Jupyter notebooks come with a configuration file that needs to be generated and edited in order to setup online access to your notebooks. In the terminal, run jupyter notebook --generate-config to generate the configuration file. And jupyter notebook password to generate a password.

Tip: make sure that this is a strong password!

Now edit the configuration file you just created with vim .jupyter/jupyter_notebook_config.py and add the following line at the top of the file

c.NotebookApp.ip = '*'

(to switch to edit mode in vim, just type the i character). Quit and save with the following sequence ESC:wq.

This will allow the notebook to be available for all IP addresses on your VM and not just the http://localhost:8888 URL you may be familiar with when working on your local machine.

Launch

You are now ready to launch your Jupyter notebook with the command line:

$ jupyter-notebook --no-browser --port=8888

And you should see something like that in the terminal:

In your browser go to the URL: http://<your_VM_IP>:8888/ to access your newly operational Jupyter notebook.
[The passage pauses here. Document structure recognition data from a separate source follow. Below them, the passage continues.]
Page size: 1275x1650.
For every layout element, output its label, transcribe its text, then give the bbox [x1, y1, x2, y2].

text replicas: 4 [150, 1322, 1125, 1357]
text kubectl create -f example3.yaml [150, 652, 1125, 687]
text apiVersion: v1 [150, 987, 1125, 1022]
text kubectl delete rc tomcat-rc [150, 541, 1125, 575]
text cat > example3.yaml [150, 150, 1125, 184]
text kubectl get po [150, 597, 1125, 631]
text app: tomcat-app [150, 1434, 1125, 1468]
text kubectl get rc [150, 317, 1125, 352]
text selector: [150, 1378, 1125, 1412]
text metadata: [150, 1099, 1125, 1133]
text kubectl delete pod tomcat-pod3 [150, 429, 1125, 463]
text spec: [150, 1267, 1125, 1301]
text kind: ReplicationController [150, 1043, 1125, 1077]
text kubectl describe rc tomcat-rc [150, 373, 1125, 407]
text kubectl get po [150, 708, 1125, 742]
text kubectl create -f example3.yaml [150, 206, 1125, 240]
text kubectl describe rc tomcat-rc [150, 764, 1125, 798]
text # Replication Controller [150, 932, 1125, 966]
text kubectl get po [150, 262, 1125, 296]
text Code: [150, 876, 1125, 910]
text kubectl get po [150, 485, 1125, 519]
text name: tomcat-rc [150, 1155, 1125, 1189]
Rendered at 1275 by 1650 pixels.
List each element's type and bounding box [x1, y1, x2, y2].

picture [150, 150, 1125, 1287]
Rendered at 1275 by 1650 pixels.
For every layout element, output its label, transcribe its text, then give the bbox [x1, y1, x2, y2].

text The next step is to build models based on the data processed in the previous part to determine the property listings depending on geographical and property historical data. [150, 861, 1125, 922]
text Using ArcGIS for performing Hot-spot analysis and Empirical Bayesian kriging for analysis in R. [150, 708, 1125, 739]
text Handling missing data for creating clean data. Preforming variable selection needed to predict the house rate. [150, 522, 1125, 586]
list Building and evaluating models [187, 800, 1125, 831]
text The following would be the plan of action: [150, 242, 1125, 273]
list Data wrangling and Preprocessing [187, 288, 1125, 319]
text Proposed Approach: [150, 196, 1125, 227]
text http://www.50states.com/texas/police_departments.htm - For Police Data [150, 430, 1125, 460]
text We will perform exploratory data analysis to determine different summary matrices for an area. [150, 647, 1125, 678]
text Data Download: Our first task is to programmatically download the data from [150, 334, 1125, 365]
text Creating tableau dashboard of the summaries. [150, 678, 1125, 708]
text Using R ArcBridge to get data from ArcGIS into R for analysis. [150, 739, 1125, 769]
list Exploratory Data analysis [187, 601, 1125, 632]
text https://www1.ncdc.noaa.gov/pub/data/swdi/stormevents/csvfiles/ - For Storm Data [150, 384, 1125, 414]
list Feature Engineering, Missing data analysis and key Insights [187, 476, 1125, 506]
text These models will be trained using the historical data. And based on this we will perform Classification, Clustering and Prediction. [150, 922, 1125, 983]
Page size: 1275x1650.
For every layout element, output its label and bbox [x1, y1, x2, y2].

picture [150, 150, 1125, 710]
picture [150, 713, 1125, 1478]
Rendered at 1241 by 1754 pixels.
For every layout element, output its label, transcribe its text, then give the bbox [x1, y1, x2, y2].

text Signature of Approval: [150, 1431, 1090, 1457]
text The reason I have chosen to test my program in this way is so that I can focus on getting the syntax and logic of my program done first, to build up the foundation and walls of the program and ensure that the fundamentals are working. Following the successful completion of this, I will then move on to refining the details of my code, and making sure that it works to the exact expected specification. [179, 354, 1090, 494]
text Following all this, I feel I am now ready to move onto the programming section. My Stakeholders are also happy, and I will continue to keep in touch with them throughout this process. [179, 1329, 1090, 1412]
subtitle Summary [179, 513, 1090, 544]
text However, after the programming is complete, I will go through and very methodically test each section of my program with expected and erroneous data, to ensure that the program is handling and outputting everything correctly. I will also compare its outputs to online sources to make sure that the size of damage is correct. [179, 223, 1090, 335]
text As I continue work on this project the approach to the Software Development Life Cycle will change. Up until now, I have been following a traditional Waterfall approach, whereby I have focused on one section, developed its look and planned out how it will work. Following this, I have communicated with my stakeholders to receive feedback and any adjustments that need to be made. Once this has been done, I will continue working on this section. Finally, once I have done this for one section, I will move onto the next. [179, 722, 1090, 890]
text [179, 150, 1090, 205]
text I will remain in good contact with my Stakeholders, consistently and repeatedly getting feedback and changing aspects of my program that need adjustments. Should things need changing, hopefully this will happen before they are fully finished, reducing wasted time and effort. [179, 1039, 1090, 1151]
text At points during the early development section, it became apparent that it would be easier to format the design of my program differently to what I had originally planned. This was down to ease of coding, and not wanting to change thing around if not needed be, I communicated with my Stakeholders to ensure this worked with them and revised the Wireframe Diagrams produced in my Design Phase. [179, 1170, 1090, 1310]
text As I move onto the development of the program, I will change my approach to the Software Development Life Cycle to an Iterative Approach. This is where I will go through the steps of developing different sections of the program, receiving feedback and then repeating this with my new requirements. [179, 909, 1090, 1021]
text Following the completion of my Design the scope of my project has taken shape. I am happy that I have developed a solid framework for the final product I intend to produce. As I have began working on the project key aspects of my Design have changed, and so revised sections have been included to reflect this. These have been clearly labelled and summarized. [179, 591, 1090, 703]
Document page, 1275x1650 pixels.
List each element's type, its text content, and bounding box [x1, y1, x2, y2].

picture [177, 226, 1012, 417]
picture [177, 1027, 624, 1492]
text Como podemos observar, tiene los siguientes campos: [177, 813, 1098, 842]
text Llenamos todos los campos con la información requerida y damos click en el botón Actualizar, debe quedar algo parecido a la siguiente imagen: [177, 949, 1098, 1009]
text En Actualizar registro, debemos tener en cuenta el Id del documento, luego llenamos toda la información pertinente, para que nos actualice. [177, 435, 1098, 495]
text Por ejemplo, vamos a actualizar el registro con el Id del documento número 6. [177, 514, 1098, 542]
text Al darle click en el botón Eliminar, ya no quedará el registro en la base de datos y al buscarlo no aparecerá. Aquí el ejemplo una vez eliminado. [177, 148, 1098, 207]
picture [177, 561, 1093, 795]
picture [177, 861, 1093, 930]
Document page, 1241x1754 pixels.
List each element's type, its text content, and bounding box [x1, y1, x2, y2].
To check that everything is working as expected, create a new Python 3 notebook, and import pandas

Intermezzo

A few notes on your current setup:

The IP address you used in your browser is ephemeral. Which means that every time you restart your VM, your notebooks will have a different URL. You can make that IP static by going to: Top left menu > VPC Network > External IP addresses and select "static" in the drop down menu

The security of your current setup relies on the strength of the Jupyter notebook password that you defined previously. Anyone on the internet can access your Jupyter environment at the same URL you use (and bots will absolutely try). One powerful but very unsecure core feature of Jupyter notebooks is that you can launch a terminal with sudo access directly from the notebook. This means that anyone accessing your notebook could take control of your VM after cracking your notebook password and potentially run anything that would send your bills through the roof. The first level measures to prevent that from happening includes
Making sure your Jupyter password is a strong one
Remember to stop your VM when you're not working on it

You are also currently running the server over http and not https which is not secure enough. Let’s Encrypt provides free SSL/TLS certificates and is the encryption solution recommended in the jupyter documentation. For more information on security issues related to running a public Jupyter notebook, read this.

IPython

Jupyter notebooks are very convenient for online collaborative work. But you can also run an IPython session from your terminal simply with the ipython command. That will open an IPython session which has all the bells and whistles of a Jupyter notebook such as magic commands (%paste, %run, ...) but without the web interface.

R

It's easy to set up your VM to be enable R notebooks in your Jupyter console. The instructions for enabling R Markdown are available from this great DataCamp tutorial: Jupyter And R Markdown: Notebooks With R by Karlijn Willems.

Conclusion

Google Cloud offers many interesting services for data science and powerful yet easy to setup VM instances alongside a very attractive free trial offer. The web console is easy to navigate and often displays the command line equivalent to current configuration pages, thus lowering the barrier to using the gcloud SDK.